Abstract

Lost circulation has been a great challenge to improving drilling efficiency. This is especially true for drilling depleted formations or deepwater drilling where the safe mud-weight window is much narrower. Wellbore strengthening is a new concept that has been leading us to understand the root causes of lost circulation and to develop solutions. One recent solution involves the so called "stress cage" and the application of particulate lost circulation materials in drilling fluids to prevent losses. Inspired by the field successes achieved, this study explores further understanding of this technology and wellbore strengthening in general.

This study begins with an investigation of wellbore weakening factors. Analysis of the governing equations for near wellbore stresses along with consideration of the drilling phenomena and observations has found that the presence of hydraulically conductive cracks can be the most important cause of a weak wellbore.
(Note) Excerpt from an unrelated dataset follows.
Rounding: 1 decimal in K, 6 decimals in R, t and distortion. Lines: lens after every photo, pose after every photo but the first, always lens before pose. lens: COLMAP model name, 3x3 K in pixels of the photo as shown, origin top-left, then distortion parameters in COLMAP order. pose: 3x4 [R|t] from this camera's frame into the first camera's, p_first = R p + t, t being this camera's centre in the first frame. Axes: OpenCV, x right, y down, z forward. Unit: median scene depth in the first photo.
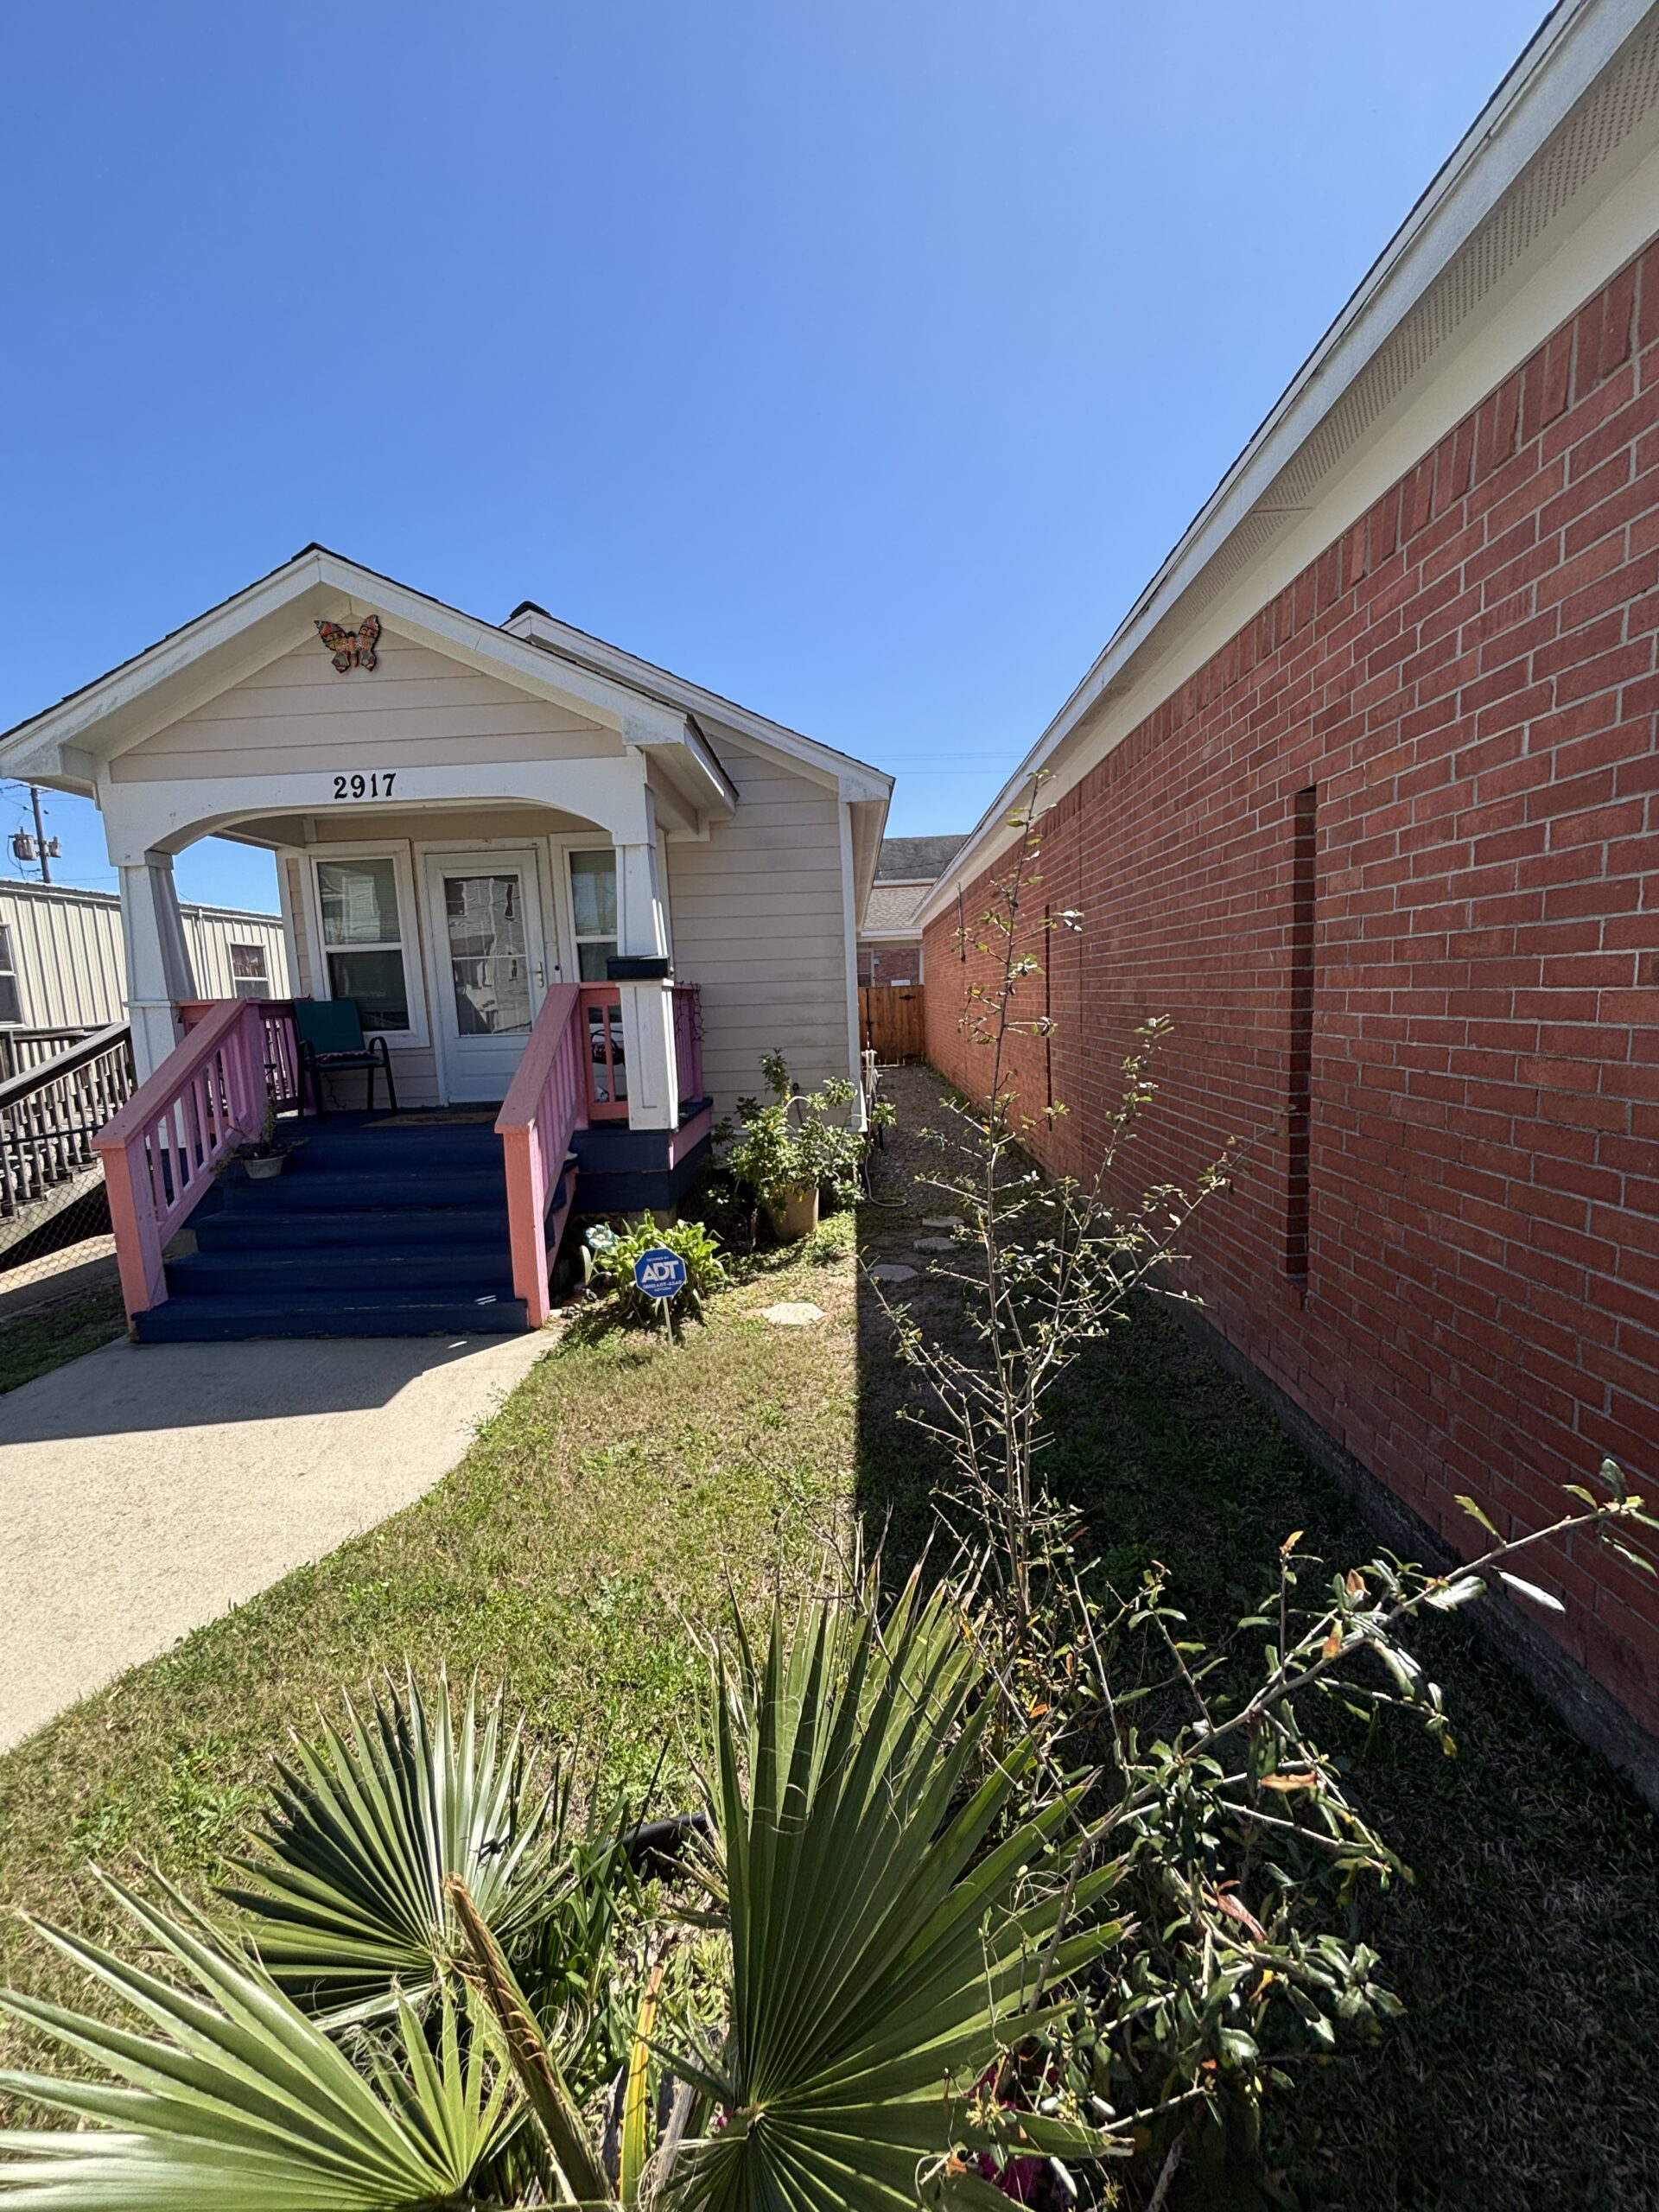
lens RADIAL K [[894.0, 0, 838.5], [0, 894.0, 1101.9], [0, 0, 1]] dist [0.001249, -0.001376]
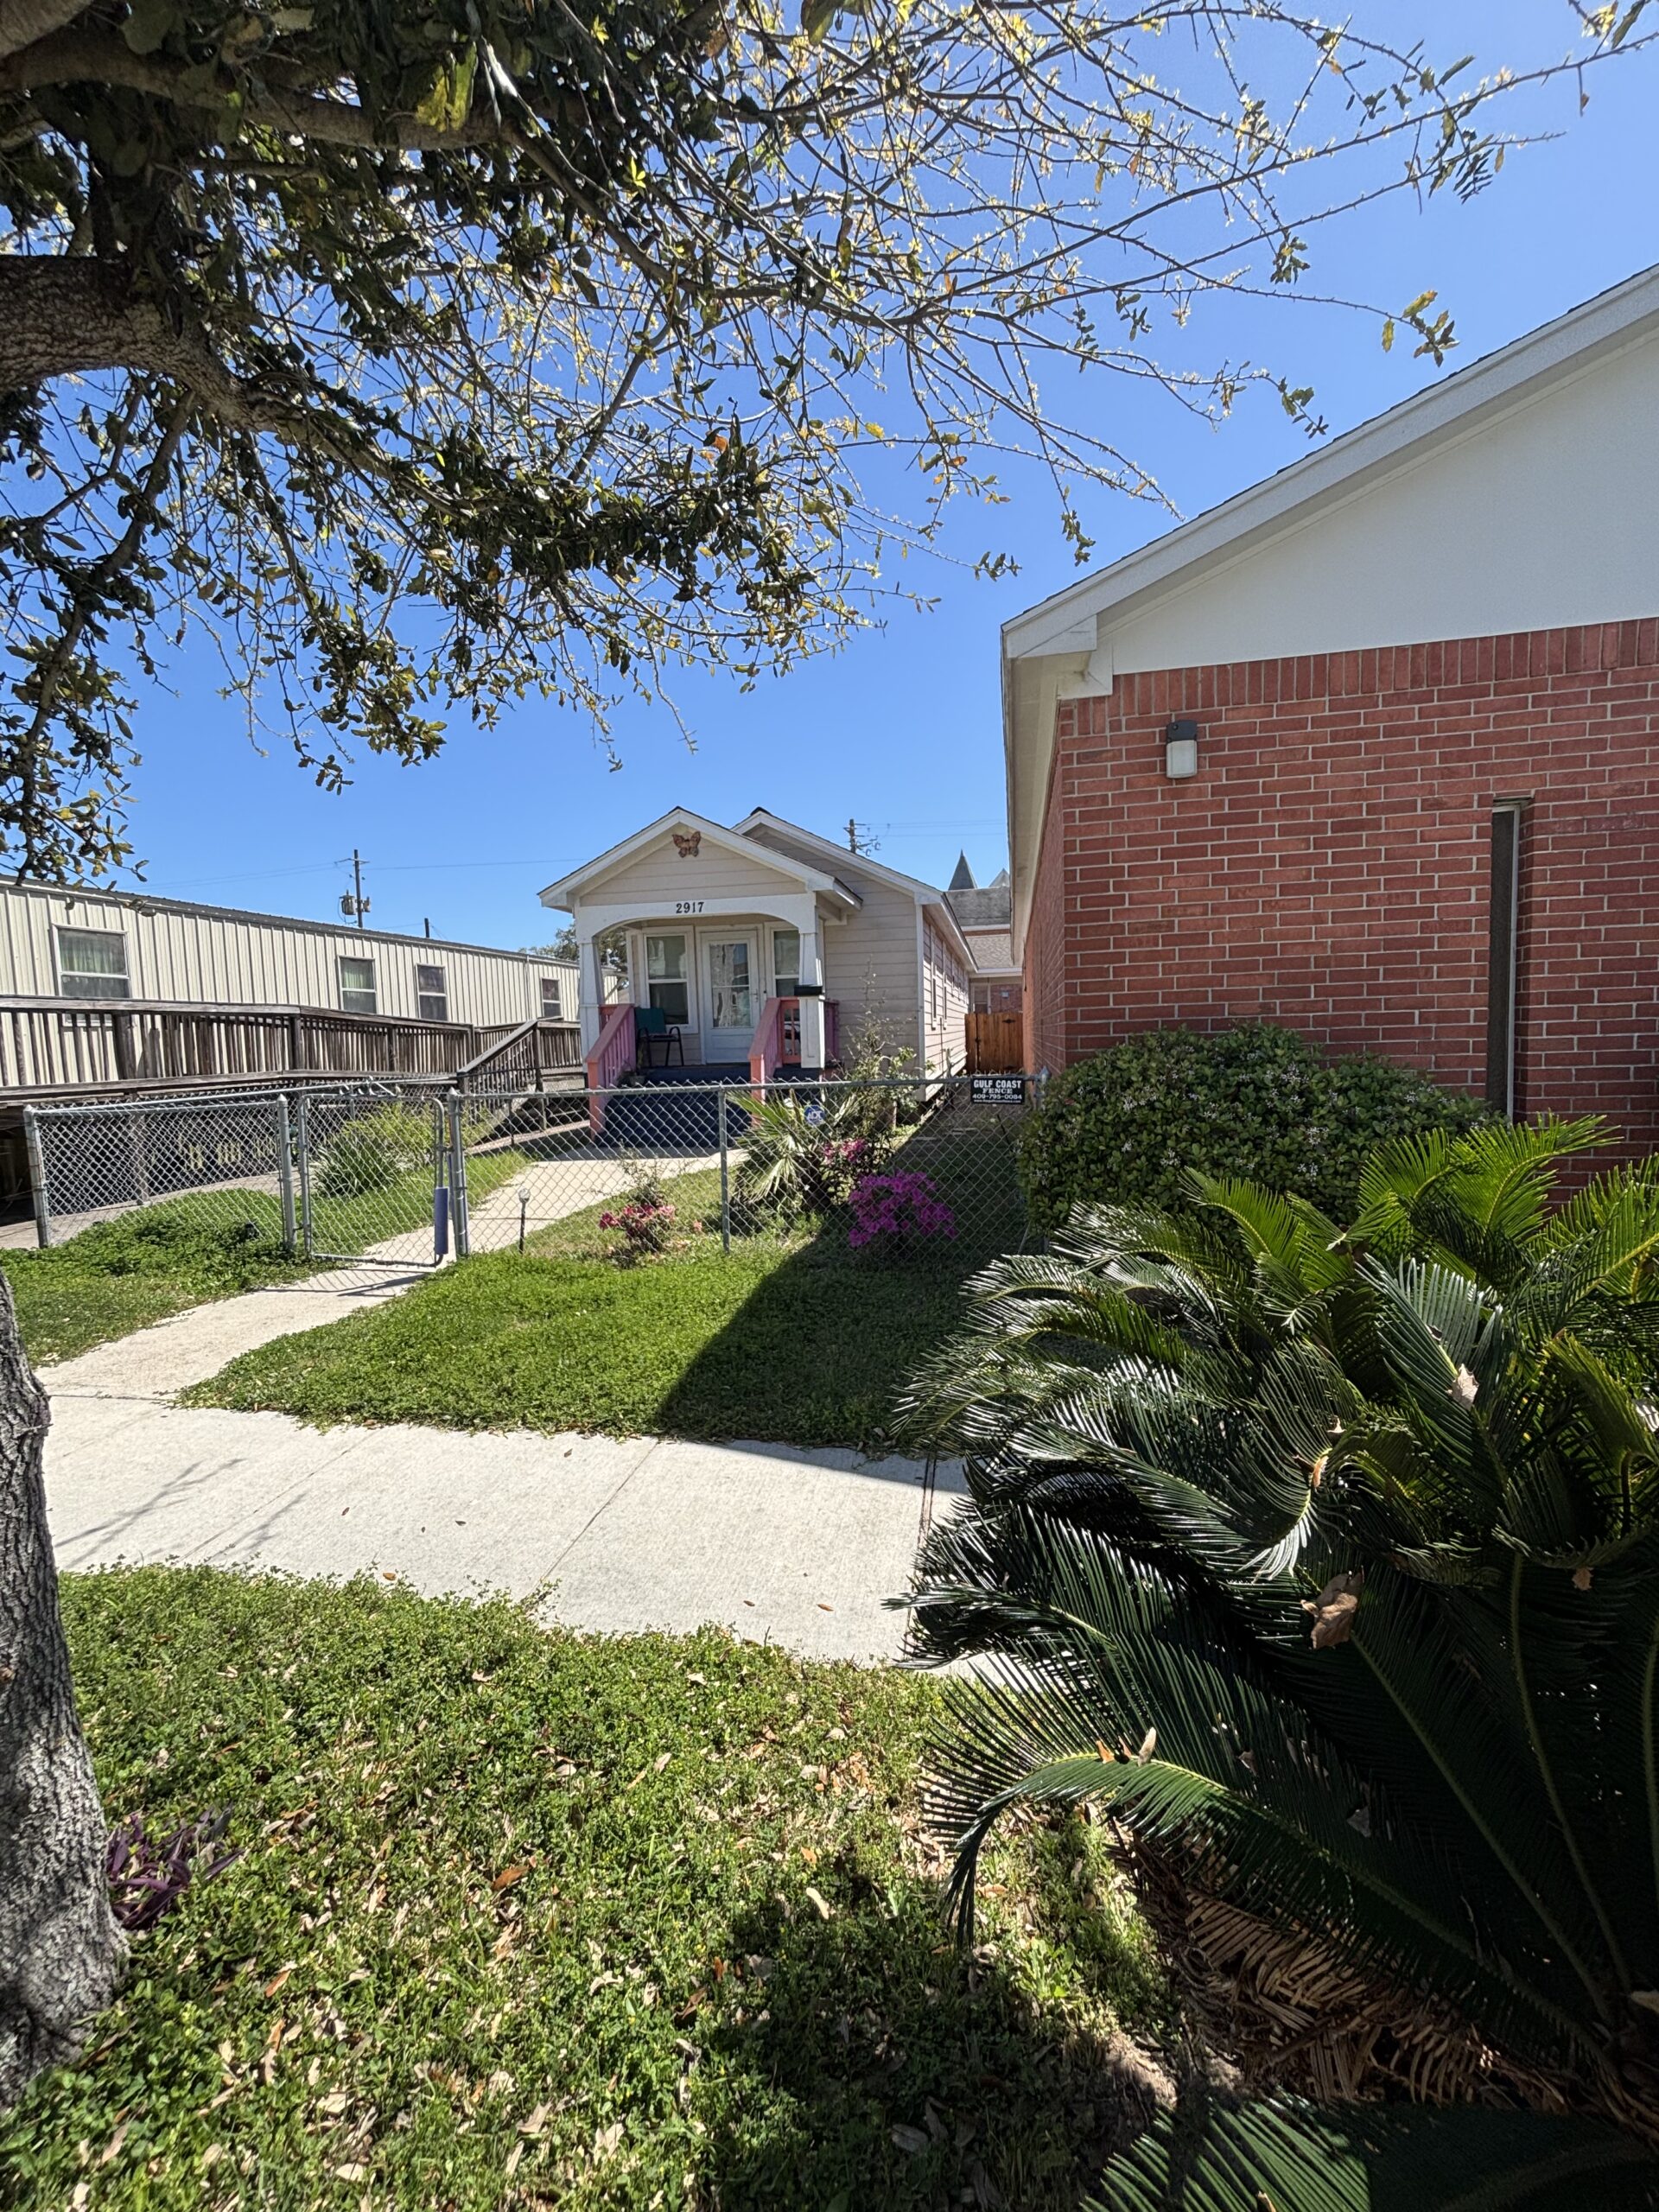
lens RADIAL K [[894.0, 0, 841.0], [0, 894.0, 1122.0], [0, 0, 1]] dist [0.001249, -0.001376]
pose [[0.985694, 0.028303, -0.166149, 0.215852], [-0.030988, 0.999427, -0.013588, 0.190423], [0.165669, 0.018542, 0.986007, -1.088594]]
This key factor is also responsible for frequently encountered lost circulation when drilling depleted formations. Through this understanding, investigation of wellbore strengthening has been developed with a boundary element analysis method under conditions such as sealing and/or propping a hydraulically conductive crack. The stress analysis first confirms that wellbore strengthening can be achieved by either sealing or propping a crack. Then with different setups and configurations, formation properties, wellbore pressure, and wellbore configurations are investigated in terms of tangential stress along the wellbore, fracture width, and fracture stability.

Laboratory results obtained through joint industry projects for understanding lost circulation are revisited and field results are summarized to further support this study.